A ban on liothryonine will be devastating – I should know

Dr Renee Hoenderkamp

Ok. So I need to get something off my chest. It’s very personal to me so I have hesitated and procrastinated before doing this, but a real issue, so here goes!

So firstly, this was me (seven years ago) without T3 on Levothyroxine:

hoenderkamp pic

hoenderkamp pic









I stopped converting T4 to T3 after six years on Levothyroxine and turned from my profile picture to this in six weeks. I won’t bore you with how I was feeling but trust me: I couldn’t function as a GP. I couldn’t make a cup of tea!

Let’s not argue over whether or not the NHS should ration services and/or medication because like it or not, we already are. There is a postcode lottery going on all over the country on the supply or not of IVF, cataract surgery, varicose vein treatment and so on.

Liothyronine (T3), which for me is life sustaining, is already being rationed with some CCGs blacklisting it. I am fortunate in that my CCG currently allows it. Many others aren’t so lucky. So let’s argue over what, not whether.

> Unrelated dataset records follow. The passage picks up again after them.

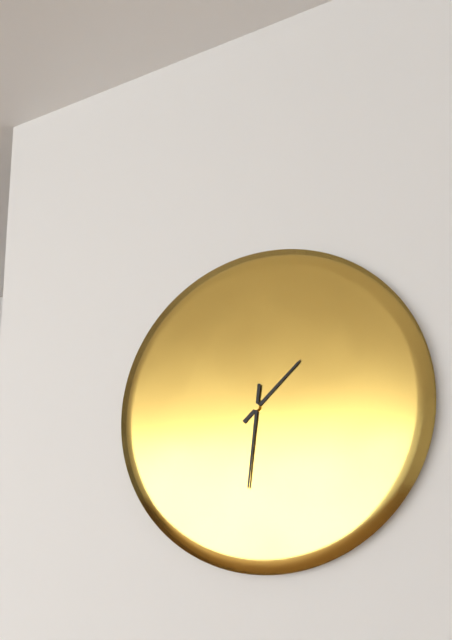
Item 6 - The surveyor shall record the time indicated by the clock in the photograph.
1:31
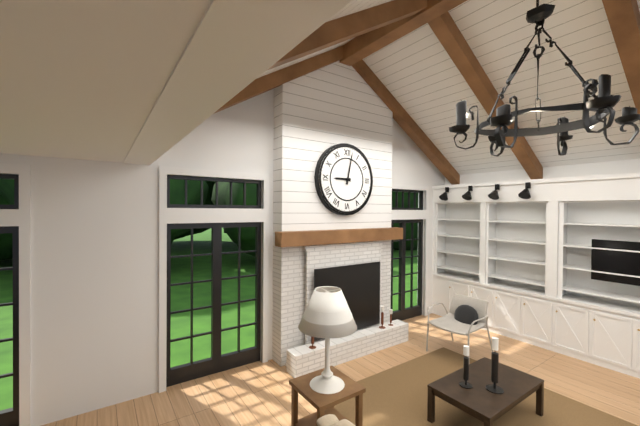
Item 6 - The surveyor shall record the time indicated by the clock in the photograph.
9:02
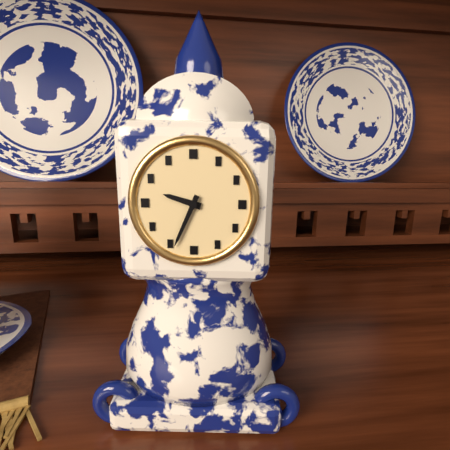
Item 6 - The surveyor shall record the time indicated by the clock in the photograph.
9:34
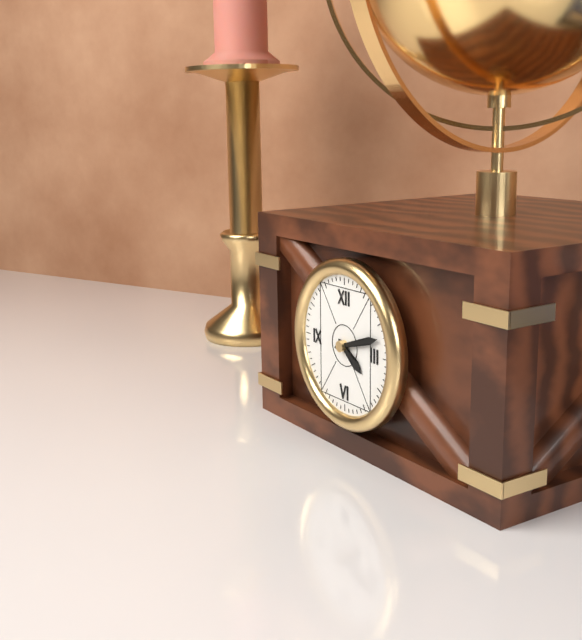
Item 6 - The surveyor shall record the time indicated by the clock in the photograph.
4:12
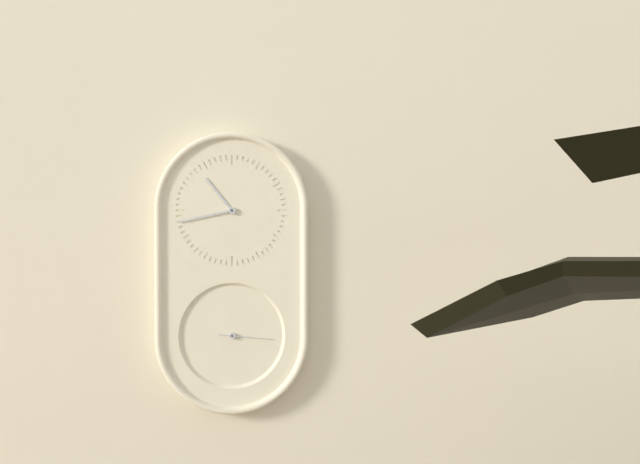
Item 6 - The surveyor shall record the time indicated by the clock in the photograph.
10:43:16
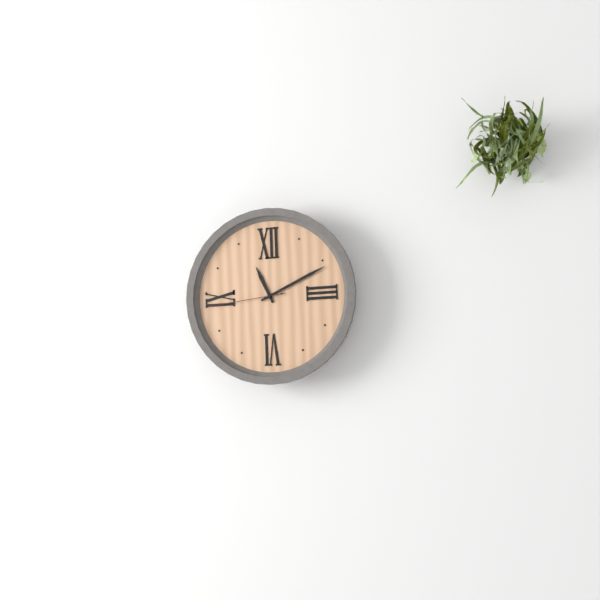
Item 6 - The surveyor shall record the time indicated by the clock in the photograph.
11:11:44
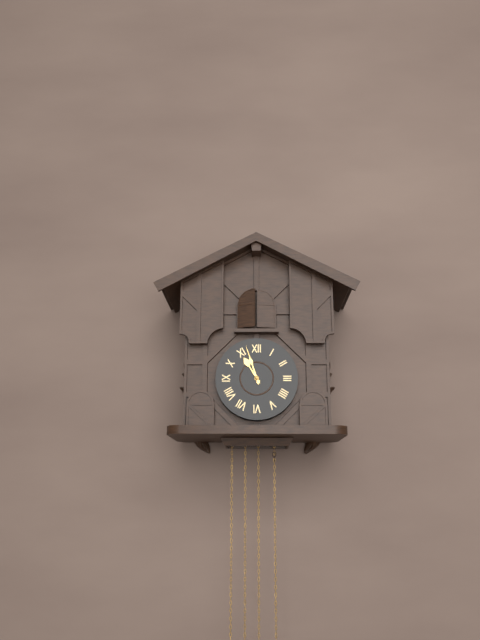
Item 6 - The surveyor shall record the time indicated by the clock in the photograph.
10:57
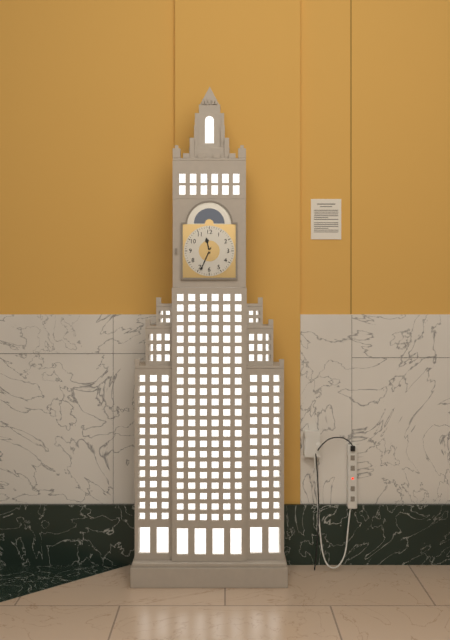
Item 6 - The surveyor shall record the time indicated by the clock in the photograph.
11:34
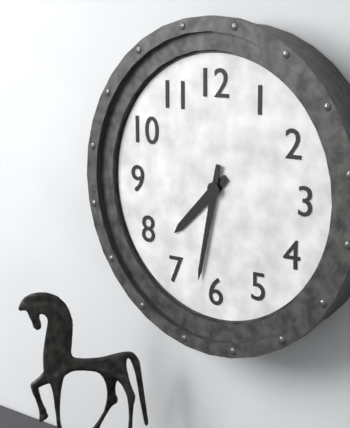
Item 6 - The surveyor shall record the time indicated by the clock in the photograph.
7:32
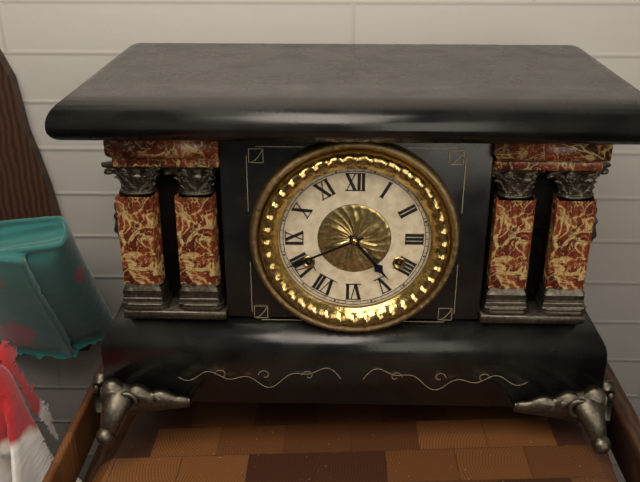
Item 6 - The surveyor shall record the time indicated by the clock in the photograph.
4:41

There is currently an NHS consultation looking at ‘cheap or ineffective medications and those that can be obtained over the counter’ with a view to taking drugs off the formulary for us as GPs.

So the list… it’s an odd one. There are 14 items on it. Some seem no brainers: homeopathy, gluten free food, travel vaccines, omega 3 and fish oil, rubifacients and natural remedies for example. The rest is highly controversial and involves medication not available over the counter. T3 is one of these. I am terrified.

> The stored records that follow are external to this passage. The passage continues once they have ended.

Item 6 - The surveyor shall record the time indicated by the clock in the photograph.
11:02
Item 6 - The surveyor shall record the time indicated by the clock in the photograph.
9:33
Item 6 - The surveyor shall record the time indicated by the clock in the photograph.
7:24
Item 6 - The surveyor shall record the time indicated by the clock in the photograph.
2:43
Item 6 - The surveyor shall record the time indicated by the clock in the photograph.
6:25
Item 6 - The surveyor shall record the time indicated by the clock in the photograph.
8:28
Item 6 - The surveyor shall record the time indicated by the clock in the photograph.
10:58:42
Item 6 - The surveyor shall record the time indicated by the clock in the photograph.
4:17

So why is T3 on the list? COST. Nothing else. Five years ago T3 was £19 per month. Since then Concordia, until very recently the sole UK supplier, has increased the price to the NHS to £280 per month. It is freely available across Europe at £20 per month. Why are we not challenging the price hikes of these medications rather than their use? Should that not at least be a question?

NHS England’s rationale is that ‘T3 is clinically effective’ (no kidding) ‘but there are cheaper alternatives available’. So this is rationing on cost alone, despite there being thousands of patients already safely and happily established on it. I am sure this is true for some of the other medications on the list. I certainly know from my experience that Levothyroxine is not a suitable alternative for me and for many people like me, some who have Dio2 gene faults. Without it I would not be able to function in society, let alone as a GP – surely the cost of that has to be taken into consideration.

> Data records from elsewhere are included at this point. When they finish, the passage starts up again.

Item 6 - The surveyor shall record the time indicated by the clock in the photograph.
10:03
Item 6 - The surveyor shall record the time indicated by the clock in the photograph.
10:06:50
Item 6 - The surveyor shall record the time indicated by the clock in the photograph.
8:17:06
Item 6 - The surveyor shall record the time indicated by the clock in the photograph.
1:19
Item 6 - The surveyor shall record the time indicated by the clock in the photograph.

And let’s not forget that this is a disease of women who are being adversely affected and will potentially be unable to be carers, mothers and workers.

The alternative is that patients buy it from other sources and therein lies a whole heap of danger. From where? What? Will it be real? And so on. Why should patients who have relied on an NHS prescription have to turn to these unregulated sources for their medication when there is not a suitable alternative.

I am happy to ask patients to buy paracetamol… which is not even on the list.

With many CCGs already having blacklisted T3 the postcode lottery is well established. And yet the thyroid guidelines (and they are just that) are about to be re-written, which will take 18 months – a long time to be close to Myxoedema coma… and that’s where I ended up. Interestingly the British Thyroid Association have reacted vigorously to NHS England, who quoted their guidelines in the consultation document, and have said that their guidelines should not be used to support the withdrawal of T3. They accept that some patients need it.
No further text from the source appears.